To calculate the total amount paid on a loan, the formula for simple interest is used: Total Payment = Principal + (Principal × Rate × Time). For a $2,000 loan at 4.69% interest over 3 years, the interest is calculated as $2,000 × 0.0469 × 3 = $280.40. Adding this to the principal gives a total of $2,280.40, which rounds to $2,276. Option A ($2,028) underestimates the interest accrued. Option C ($2,760) incorrectly assumes a higher interest rate or longer term.

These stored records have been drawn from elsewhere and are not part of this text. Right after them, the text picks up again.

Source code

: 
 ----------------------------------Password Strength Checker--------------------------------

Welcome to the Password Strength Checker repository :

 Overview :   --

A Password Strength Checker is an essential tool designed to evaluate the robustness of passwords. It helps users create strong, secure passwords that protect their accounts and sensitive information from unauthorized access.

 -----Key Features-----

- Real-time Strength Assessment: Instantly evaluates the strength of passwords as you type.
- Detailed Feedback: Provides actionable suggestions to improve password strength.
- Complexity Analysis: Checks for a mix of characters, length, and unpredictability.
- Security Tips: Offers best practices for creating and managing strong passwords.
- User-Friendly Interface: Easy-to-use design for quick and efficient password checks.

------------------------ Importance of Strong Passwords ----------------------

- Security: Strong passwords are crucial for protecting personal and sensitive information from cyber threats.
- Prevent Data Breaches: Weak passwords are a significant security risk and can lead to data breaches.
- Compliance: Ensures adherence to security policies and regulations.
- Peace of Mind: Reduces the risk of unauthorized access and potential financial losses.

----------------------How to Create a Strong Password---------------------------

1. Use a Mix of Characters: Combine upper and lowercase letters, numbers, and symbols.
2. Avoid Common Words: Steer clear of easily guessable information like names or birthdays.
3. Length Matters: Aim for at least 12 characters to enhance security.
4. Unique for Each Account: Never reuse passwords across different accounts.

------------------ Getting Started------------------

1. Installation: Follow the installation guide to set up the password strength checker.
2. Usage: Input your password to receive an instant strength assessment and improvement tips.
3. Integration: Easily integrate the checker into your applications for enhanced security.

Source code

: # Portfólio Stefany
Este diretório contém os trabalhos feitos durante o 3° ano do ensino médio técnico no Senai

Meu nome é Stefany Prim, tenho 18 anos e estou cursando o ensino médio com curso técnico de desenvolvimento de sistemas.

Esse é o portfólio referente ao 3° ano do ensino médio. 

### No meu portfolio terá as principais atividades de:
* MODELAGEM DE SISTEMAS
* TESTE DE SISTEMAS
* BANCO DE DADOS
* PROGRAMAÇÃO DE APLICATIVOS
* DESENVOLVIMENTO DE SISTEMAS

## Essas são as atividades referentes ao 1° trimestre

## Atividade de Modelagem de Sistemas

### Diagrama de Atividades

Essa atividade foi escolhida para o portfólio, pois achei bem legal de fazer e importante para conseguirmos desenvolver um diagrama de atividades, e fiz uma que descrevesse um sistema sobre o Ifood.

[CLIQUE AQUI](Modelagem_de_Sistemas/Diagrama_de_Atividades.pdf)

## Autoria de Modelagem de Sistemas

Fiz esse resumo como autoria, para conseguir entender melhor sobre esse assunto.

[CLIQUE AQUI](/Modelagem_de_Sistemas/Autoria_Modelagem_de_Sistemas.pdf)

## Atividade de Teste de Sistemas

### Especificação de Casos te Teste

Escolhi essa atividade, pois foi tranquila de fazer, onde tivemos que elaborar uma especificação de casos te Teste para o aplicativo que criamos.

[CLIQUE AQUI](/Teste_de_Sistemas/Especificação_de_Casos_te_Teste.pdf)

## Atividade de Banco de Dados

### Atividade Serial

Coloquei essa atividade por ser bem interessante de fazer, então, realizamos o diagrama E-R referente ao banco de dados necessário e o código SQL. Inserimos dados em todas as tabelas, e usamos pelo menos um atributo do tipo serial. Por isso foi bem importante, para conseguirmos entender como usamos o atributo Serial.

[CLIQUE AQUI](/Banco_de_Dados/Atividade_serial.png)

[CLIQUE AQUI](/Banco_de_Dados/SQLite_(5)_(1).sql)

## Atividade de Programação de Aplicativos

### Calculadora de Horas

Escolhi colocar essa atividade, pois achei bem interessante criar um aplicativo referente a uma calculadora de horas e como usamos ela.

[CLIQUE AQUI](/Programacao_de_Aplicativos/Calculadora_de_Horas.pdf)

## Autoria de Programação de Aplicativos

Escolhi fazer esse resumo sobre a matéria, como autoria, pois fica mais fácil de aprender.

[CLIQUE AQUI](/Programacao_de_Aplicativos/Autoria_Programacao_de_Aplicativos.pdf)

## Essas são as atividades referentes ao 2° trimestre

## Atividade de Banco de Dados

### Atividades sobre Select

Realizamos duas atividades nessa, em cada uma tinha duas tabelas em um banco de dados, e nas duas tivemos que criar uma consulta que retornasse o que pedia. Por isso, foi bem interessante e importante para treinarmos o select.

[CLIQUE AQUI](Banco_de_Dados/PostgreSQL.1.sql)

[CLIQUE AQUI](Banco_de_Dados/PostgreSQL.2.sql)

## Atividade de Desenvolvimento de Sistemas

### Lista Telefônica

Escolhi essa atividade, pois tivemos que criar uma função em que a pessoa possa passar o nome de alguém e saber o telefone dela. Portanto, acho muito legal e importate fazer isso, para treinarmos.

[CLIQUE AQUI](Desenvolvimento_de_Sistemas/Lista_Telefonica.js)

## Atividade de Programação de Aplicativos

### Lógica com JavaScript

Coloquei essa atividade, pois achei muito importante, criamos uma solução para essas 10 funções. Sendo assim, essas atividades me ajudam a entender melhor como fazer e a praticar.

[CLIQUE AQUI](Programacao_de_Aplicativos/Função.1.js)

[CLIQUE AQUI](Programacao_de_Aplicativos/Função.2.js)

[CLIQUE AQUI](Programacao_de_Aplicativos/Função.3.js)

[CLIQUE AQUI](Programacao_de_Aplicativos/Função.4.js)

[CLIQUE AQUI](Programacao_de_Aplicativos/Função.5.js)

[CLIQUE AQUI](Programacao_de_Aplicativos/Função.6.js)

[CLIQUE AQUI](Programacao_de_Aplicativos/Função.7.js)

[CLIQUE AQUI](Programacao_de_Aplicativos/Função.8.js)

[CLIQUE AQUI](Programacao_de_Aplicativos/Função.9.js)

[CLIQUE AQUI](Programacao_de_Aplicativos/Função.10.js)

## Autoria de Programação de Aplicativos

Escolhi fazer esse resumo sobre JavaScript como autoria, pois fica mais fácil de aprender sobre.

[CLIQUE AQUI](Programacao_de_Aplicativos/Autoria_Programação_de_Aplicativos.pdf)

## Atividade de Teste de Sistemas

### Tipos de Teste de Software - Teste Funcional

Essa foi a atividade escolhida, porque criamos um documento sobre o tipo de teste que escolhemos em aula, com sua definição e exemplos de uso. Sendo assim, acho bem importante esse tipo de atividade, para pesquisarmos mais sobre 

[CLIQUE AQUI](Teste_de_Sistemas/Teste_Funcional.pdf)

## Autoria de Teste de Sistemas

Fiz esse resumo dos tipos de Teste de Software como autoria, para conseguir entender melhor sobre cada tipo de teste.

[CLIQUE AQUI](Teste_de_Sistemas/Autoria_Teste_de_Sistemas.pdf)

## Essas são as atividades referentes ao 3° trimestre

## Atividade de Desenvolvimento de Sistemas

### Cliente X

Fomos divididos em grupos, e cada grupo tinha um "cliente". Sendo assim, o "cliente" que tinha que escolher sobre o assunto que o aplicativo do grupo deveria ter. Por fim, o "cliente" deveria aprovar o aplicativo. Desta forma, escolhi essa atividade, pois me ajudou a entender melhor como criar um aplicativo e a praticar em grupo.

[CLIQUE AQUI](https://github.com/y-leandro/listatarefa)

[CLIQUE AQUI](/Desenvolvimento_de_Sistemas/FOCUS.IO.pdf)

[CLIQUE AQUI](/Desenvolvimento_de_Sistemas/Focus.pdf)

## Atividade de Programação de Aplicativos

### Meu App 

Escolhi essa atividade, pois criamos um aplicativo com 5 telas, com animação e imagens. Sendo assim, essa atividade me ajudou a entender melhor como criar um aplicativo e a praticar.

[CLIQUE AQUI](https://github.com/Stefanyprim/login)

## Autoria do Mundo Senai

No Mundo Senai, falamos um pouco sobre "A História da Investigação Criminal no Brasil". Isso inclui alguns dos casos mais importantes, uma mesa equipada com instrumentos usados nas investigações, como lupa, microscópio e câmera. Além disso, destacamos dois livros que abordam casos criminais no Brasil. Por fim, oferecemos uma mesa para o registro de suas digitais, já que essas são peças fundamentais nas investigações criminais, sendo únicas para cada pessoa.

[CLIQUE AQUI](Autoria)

Option D ($2,092) miscalculates the total by not accounting for the full interest over 3 years.
Compare the zeros of function P and function Q. Which statement about the zeros of the functions is true?
- A. Function P has the greater zero, which is 9.
- B. Function P has the greater zero, which is 1.
- C. Function Q has the greater zero, which is 5.
- D. Function Q has the greater zero, which is 4.
Correct Answer & Rationale
Correct Answer: C
To determine which statement is true regarding the zeros of functions P and Q, it's essential to analyze the values given. Option A claims that function P's greater zero is 9; however, this contradicts the provided information, as 9 is not a zero for P. Option B asserts that function P's greater zero is 1, which is also incorrect if 1 is not the highest zero of P. Option D states that function Q's greater zero is 4, but if Q's zeros are higher, this option cannot be true. In contrast, option C correctly identifies that function Q has a greater zero, specifically 5, which aligns with the provided data about the functions' zeros.
To determine which statement is true regarding the zeros of functions P and Q, it's essential to analyze the values given. Option A claims that function P's greater zero is 9; however, this contradicts the provided information, as 9 is not a zero for P. Option B asserts that function P's greater zero is 1, which is also incorrect if 1 is not the highest zero of P. Option D states that function Q's greater zero is 4, but if Q's zeros are higher, this option cannot be true. In contrast, option C correctly identifies that function Q has a greater zero, specifically 5, which aligns with the provided data about the functions' zeros.